Speaking at a news conference in the eastern city of Donetsk, Mr. Basurin said that monitors from the O.S.C.E. would be allowed into Debaltseve on Saturday, once it was certain that there were no Ukrainian troops left.
Dmytro Tymchuk, a Ukrainian military officer and member of Parliament, said there were signs that separatist forces would try to seize additional territory. In a posting on Facebook, Mr. Tymchuk said it appeared the separatists were preparing to advance north from Debaltseve.
After the telephone call between the four leaders on Thursday, Mr. Poroshenko’s office said that he had told his counterparts, “Do not pretend that what happened in Debaltseve corresponds to the Minsk arrangements.”

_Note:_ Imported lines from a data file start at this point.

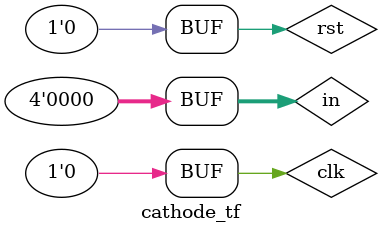
<source format=v>
`timescale 1ns / 1ps


module cathode_tf;

	// Inputs
	reg [3:0] in;
	reg clk;
	reg rst;

	// Outputs
	wire d0;
	wire d1;
	wire d2;
	wire d3;
	wire d4;
	wire d5;
	wire d6;
	wire [31:0] out;

	// Instantiate the Unit Under Test (UUT)
	cathode uut (
		.d0(d0), 
		.d1(d1), 
		.d2(d2), 
		.d3(d3), 
		.d4(d4), 
		.d5(d5), 
		.d6(d6), 
		.in(in), 
		.clk(clk), 
		.rst(rst), 
		.out(out)
	);

	initial begin
		// Initialize Inputs
		in = 0;
		clk = 0;
		rst = 0;

		// Wait 100 ns for global reset to finish
		#100;
        
		// Add stimulus here

	end
      
endmodule


</source>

His comments, however, only highlighted how Mr. Poroshenko and Mr. Putin have continued to view the conflict through vastly different lenses, and often with completely contradictory assessments of the facts on the ground.
The Kremlin, accused by the West of financing, arming, training and leading the rebel resistance, offered a positive assessment of recent days’ events.
“It was noted that the measures approved by the contact group in Minsk helped allow a reduction in the intensity of fighting in Donbass and reduced the number of civilian casualties,” the Kremlin said in a statement, using the shorthand term for Donetsk Basin, as the conflict zone in eastern Ukraine is commonly known.
The Kremlin said the leaders had agreed that the foreign ministers of the four countries would begin consultations “in the nearest future” about implementing the terms of the cease-fire — further indication of Russia’s view that the peace agreement remained on track. Germany also issued a generally positive statement.
“They agreed that for this it is necessary to take immediate concrete steps for the comprehensive implementation of the cease-fire and the withdrawal of heavy weapons under the monitoring of the O.S.C.E.,” the German government spokesman, Steffen Seibert, said in a statement.
In Washington, the State Department spokeswoman, Jen Psaki, offered a rather different assessment, in which she blamed Russia and the separatists for the breaches in the cease-fire.
“If Russia and the separatists it backs continue to flout the agreements they signed, it will result in more costs and further isolation,” Ms. Psaki said.
In Artemvisk, the toll of battle was on vivid display, as soldiers numbed themselves with drink, many standing on streets holding beer bottles and their rifles.
At one point, a tank was driving in circles on the city commons, Artemivsk Square.
“The guys are unwinding,” said one visibly drunk soldier, standing on a corner late at night, still in the muddy uniform he wore escaping from Debaltseve. “What do you expect after a battle?”